Right back to the project.... The main stamp is from a NEW collection of rubber stamps from Deep Red that are available from That's Crafty - but be quick as they are very, very popular.



12 inch Square Basic Cheap Canvas
Basic Red - Green - Yellow - Blue and Black Acrylic Paints (there is a wide selection of paints available from That's Crafty)
Low Tack Masking Tape
Metallic Silver Paper
Indian Ink Sprays - Red-Green-Yellow-Blue (made up using Indian Inks and a Mister Bottle)
Measuring/Positional Ruler



For a change, this time we don't have to Gesso the the canvas, as we will be using block colours. In hindsight, maybe I should have, as when I removed the tape, there was a bit of paint under the tape. I don't know if Gesso would have helped, maybe if you try this project and use Gesso you can let us all know for reference.

So after deciding where the blocks of colour were going to be, by layering down low tack masking tape we can in theory leave a 'sharpish edge' to the lines.

We can split this project into 3 parts. Part 1- The Canvas, Part 2 - The Stamped Image,  Part 3 - Construction.

Selecting the colours that are going to be used. Here I have tried to keep it to basic 'block' colours.
Using low tack masking tape, areas of colour were marked out. If you don't have this type of tape, then just remove some of the glue on normal tape by pressing it down onto a pair of jeans or the such like, just to make the glue less tacky. Cheap tape is easier to do this kind of thing with.

Blocks of paint were painted into the squares and before the paint cured (by this I mean the paint had dried and become solid), the tape was removed.
As you can see from the picture on the right, the paint bled under some of the tape - some of the lines are crisper. Maybe the surface of the canvas, as it was not smooth enough, also compounded this situation.
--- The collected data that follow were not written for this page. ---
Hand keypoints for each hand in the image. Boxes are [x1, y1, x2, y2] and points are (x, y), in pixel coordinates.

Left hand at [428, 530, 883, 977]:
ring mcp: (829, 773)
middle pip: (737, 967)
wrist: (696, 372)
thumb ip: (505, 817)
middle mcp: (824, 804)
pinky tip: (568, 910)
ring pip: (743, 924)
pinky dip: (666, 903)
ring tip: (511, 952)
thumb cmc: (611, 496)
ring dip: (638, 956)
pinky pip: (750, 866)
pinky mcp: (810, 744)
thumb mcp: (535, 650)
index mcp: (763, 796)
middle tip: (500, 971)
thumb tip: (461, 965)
This part was not something I had planned to do. Taking some silver metallic paper and the ruler (with a metal straight edge) and a sharp tipped crafting knife, I used one of the lines on the ruler to give me a straight line as well as the width of the silver paper. This was going to be just wide enough to cover the over spill but not wide enough so that the spaces between were going to made to small.


After the paper was secured, a layer of Mod Podge was placed first over the colour blocks. This was done to make sure that the Mod Podge did not re-wet the paint and cause the paint to be smeared over the other colours and the white borders. When this was dry, I then laid a layer of Mod Podge over the whole canvas to seal it. While it was left to air dry, I started Part 2.
The first thing to do is to decide on what size your stamping card will be. This saves a lot of time later as pre-cut once you have decided where the stamp lays on it, you're able to judge where to stamp over a few card bases. Using the base of the stamp we are able to judge where the final image will be placed.
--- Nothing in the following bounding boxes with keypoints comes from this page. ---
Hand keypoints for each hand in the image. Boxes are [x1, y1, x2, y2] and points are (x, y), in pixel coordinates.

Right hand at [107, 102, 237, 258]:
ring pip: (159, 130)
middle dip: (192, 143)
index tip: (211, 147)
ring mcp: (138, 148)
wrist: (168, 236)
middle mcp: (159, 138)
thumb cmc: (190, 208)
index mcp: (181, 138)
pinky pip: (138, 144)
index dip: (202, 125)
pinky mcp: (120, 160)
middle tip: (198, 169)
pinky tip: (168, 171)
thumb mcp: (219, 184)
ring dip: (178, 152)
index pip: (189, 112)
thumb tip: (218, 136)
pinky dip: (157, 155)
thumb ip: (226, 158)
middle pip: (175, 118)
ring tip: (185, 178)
As the surface of the card base is glossy, it gives us a little time to then place the stamped image into a tub of fine clear embossing powder and then cover the card with the powder using an old spoon.

Once all the cards had then been heat set by melting the powder, using the ruler and a waterproof pen, I drew a box around the image using the edge of the card as a guide. This measurement was used on all the cards to uniform them. 
Once the pen mark had dried, using the Cosmic Shimmer Black Pearl PVA Glue, I placed a dot at each corner.

I filled some misters with Indian Inks. I wanted to use this form of medium, as it holds much better on a gloss surface as well as being able to hold its own colour hue when each layer is dry. The inks were not expensive - I keep those for when I'm dong fine lines and lettering.

I opted to use a strong double sided tape (I also used a strong clear glue just for added strength!). I wanted the stamped imagery to be as permanent as possible and the wet glue enabled me to position the card.

By using a ruler that enables me to position items, I was able to glue the cards in a uniform grid. 
There we have it, a POP ART project that can be done using any stamp that has a figure as the image. You can also maybe look at birds, dogs, cats etc. It's just a fun project that can be taken apart and used in other projects and not just this one.